Building conversions are notoriously expensive and sometimes practically infeasible. Without land-use policy updates, tax incentives, and other regulatory changes, many just aren't possible.
But when it comes to strip mall conversions, finding the right property to redevelop is the bigger challenge. Strip malls are often zoned exclusively for commercial uses, so conversion projects might require zoning changes, local community support, and the support of any existing tenants, Abu-Khalaf said.
And financing a conversion project often isn't straightforward.
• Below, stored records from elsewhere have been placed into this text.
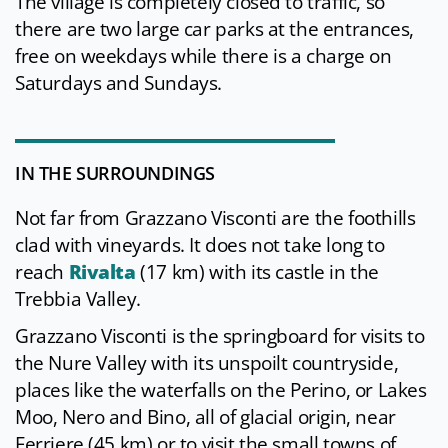
The village is completely closed to traffic, so
there are two large car parks at the entrances,
free on weekdays while there is a charge on
Saturdays and Sundays.
IN THE SURROUNDINGS
Not far from Grazzano Visconti are the foothills
clad with vineyards. It does not take long to
reach
Rivalta
(17 km) with its castle in the
Trebbia Valley.
Grazzano Visconti is the springboard for visits to
the Nure Valley with its unspoilt countryside,
places like the waterfalls on the Perino, or Lakes
Moo, Nero and Bino, all of glacial origin, near
Ferriere (45 km) or to visit the small towns of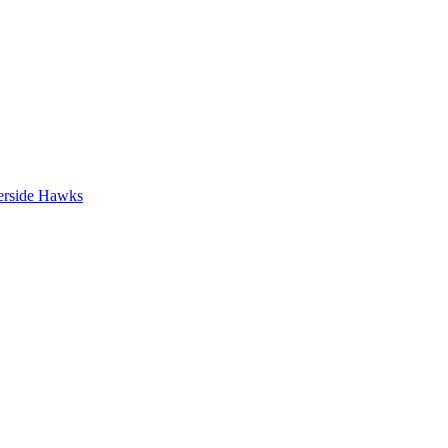
erside Hawks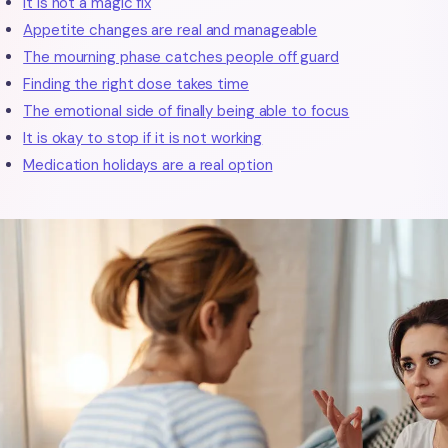
It is not a magic fix
Appetite changes are real and manageable
The mourning phase catches people off guard
Finding the right dose takes time
The emotional side of finally being able to focus
It is okay to stop if it is not working
Medication holidays are a real option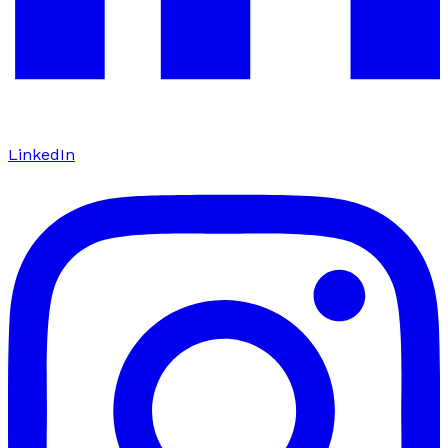
LinkedIn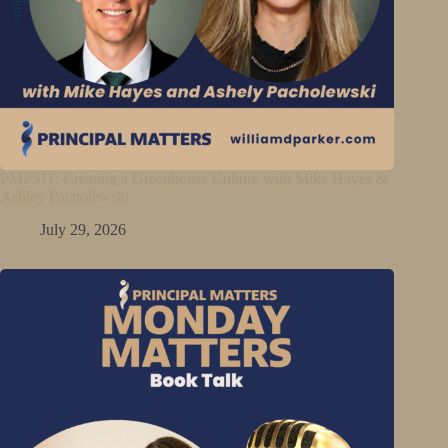
PMP511: Creating a Greenhouse Culture with Mike Hayes &
Ashley Pacholewski
July 29, 2026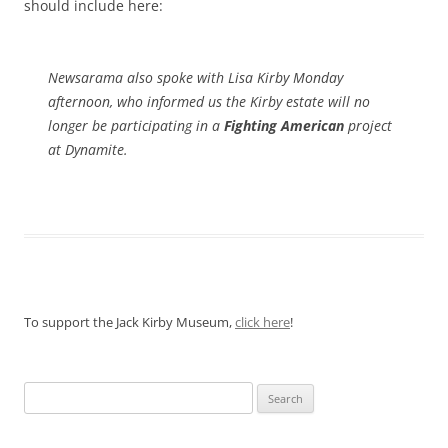
should include here:
Newsarama also spoke with Lisa Kirby Monday
afternoon, who informed us the Kirby estate will no
longer be participating in a
Fighting American
project
at Dynamite.
To support the Jack Kirby Museum,
click here
!
Search
for:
Developers generally need to cobble together funding from various government programs, including the low-income housing tax credit and Community Development Block Grants.
Not only a housing strategy
Aside from creating much-needed new housing, strip mall redevelopments can reinvigorate existing businesses by bringing in new customers, create more walkable, mixed-use neighborhoods, and offer more green space by turning underutilized commercial space or parking lots into public parks.
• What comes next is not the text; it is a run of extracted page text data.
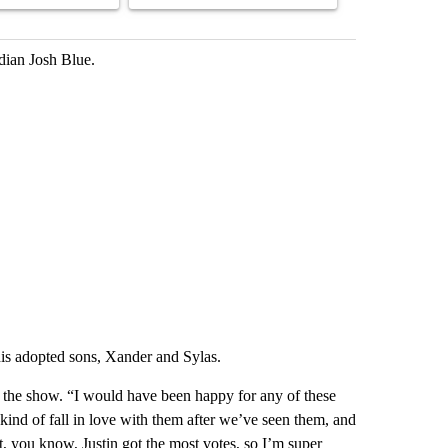
dian Josh Blue.
his adopted sons, Xander and Sylas.
 the show. “I would have been happy for any of these
 kind of fall in love with them after we’ve seen them, and
, you know, Justin got the most votes, so I’m super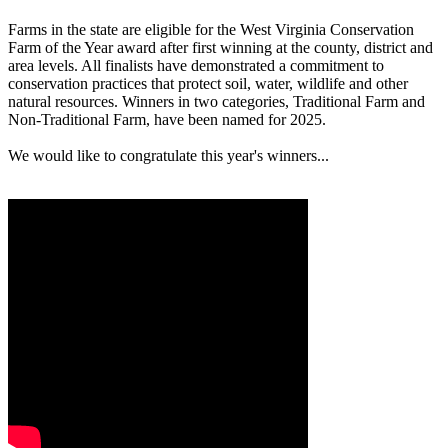
Farms in the state are eligible for the West Virginia Conservation
Farm of the Year award after first winning at the county, district and
area levels. All finalists have demonstrated a commitment to
conservation practices that protect soil, water, wildlife and other
natural resources. Winners in two categories, Traditional Farm and
Non-Traditional Farm, have been named for 2025.
We would like to congratulate this year's winners...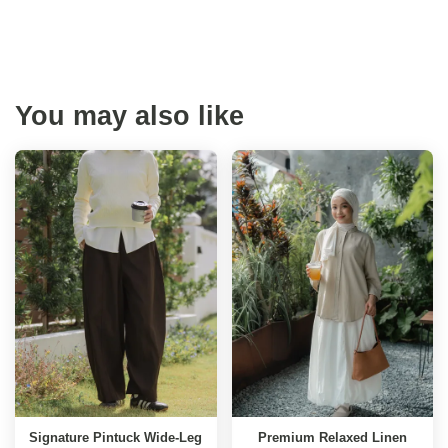
You may also like
Signature Pintuck Wide-Leg
Premium Relaxed Linen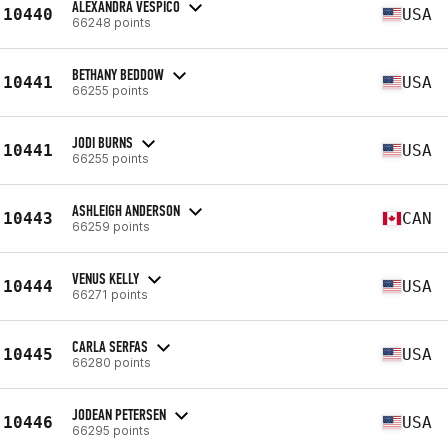
ALEXANDRA VESPICO
10440
USA
66248 points
BETHANY BEDDOW
10441
USA
66255 points
JODI BURNS
10441
USA
66255 points
ASHLEIGH ANDERSON
10443
CAN
66259 points
VENUS KELLY
10444
USA
66271 points
CARLA SERFAS
10445
USA
66280 points
JODEAN PETERSEN
10446
USA
66295 points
"It's not only housing strategy, but you can add the economic development lens, the urbanism lens by making it more pedestrian-friendly and walkable and accessible by transit," Abu-Khalaf said.
The process of converting the malls into housing is often less complex than transforming urban office buildings into homes. Demolishing a single-story strip mall is easier than rebuilding a downtown high-rise. And older strip malls are often costlier to maintain than to tear down and redevelop.
Cities and suburbs across the country are already seeing success turning malls into housing. The report points to two examples: a gas station and strip mall conversion into affordable housing in Santa Ana, California and the transformation of a Sears department store into senior housing in Irondequoit, New York. Both projects took advantage of state and local tax credits and subsidies.